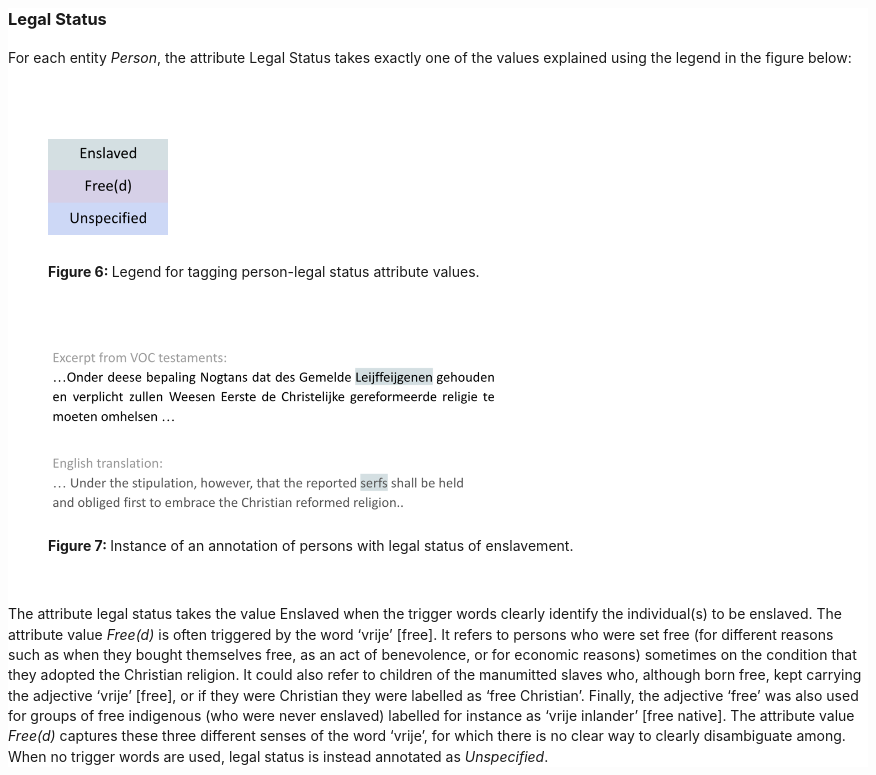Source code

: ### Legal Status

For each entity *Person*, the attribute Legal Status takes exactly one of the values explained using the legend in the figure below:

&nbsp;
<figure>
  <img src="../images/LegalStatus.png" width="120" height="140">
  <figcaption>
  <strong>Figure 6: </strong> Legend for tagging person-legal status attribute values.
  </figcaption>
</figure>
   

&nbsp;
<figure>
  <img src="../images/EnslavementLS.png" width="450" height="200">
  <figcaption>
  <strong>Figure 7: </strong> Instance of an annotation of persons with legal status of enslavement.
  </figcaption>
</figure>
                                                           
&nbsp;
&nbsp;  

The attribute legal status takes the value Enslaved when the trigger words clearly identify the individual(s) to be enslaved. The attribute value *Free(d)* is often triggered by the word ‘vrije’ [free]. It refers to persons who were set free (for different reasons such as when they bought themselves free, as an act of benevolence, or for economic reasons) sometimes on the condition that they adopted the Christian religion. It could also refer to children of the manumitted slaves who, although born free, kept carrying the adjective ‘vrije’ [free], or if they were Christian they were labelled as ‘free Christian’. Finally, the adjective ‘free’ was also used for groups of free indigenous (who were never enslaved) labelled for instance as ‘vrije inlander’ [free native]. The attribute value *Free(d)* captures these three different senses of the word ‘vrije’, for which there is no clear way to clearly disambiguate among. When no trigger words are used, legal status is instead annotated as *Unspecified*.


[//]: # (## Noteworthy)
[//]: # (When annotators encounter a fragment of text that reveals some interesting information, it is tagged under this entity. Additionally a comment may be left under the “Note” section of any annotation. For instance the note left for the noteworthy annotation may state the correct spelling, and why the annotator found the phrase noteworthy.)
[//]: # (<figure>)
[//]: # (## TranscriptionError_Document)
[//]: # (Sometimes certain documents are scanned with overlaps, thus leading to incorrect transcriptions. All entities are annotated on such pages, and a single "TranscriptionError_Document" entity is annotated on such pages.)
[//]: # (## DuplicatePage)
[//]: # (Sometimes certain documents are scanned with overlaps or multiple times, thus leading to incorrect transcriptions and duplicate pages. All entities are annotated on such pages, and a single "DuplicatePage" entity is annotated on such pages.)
━━━
__Activity__
Above are the records; repeat them exactly, omitting every picture.

__Written answer__
Source code

: ### Legal Status

For each entity *Person*, the attribute Legal Status takes exactly one of the values explained using the legend in the figure below:

&nbsp;
<figure>
  <img src="../images/LegalStatus.png" width="120" height="140">
  <figcaption>
  <strong>Figure 6: </strong> Legend for tagging person-legal status attribute values.
  </figcaption>
</figure>
   

&nbsp;
<figure>
  <img src="../images/EnslavementLS.png" width="450" height="200">
  <figcaption>
  <strong>Figure 7: </strong> Instance of an annotation of persons with legal status of enslavement.
  </figcaption>
</figure>
                                                           
&nbsp;
&nbsp;  

The attribute legal status takes the value Enslaved when the trigger words clearly identify the individual(s) to be enslaved. The attribute value *Free(d)* is often triggered by the word ‘vrije’ [free]. It refers to persons who were set free (for different reasons such as when they bought themselves free, as an act of benevolence, or for economic reasons) sometimes on the condition that they adopted the Christian religion. It could also refer to children of the manumitted slaves who, although born free, kept carrying the adjective ‘vrije’ [free], or if they were Christian they were labelled as ‘free Christian’. Finally, the adjective ‘free’ was also used for groups of free indigenous (who were never enslaved) labelled for instance as ‘vrije inlander’ [free native]. The attribute value *Free(d)* captures these three different senses of the word ‘vrije’, for which there is no clear way to clearly disambiguate among. When no trigger words are used, legal status is instead annotated as *Unspecified*.


[//]: # (## Noteworthy)
[//]: # (When annotators encounter a fragment of text that reveals some interesting information, it is tagged under this entity. Additionally a comment may be left under the “Note” section of any annotation. For instance the note left for the noteworthy annotation may state the correct spelling, and why the annotator found the phrase noteworthy.)
[//]: # (<figure>)
[//]: # (## TranscriptionError_Document)
[//]: # (Sometimes certain documents are scanned with overlaps, thus leading to incorrect transcriptions. All entities are annotated on such pages, and a single "TranscriptionError_Document" entity is annotated on such pages.)
[//]: # (## DuplicatePage)
[//]: # (Sometimes certain documents are scanned with overlaps or multiple times, thus leading to incorrect transcriptions and duplicate pages. All entities are annotated on such pages, and a single "DuplicatePage" entity is annotated on such pages.)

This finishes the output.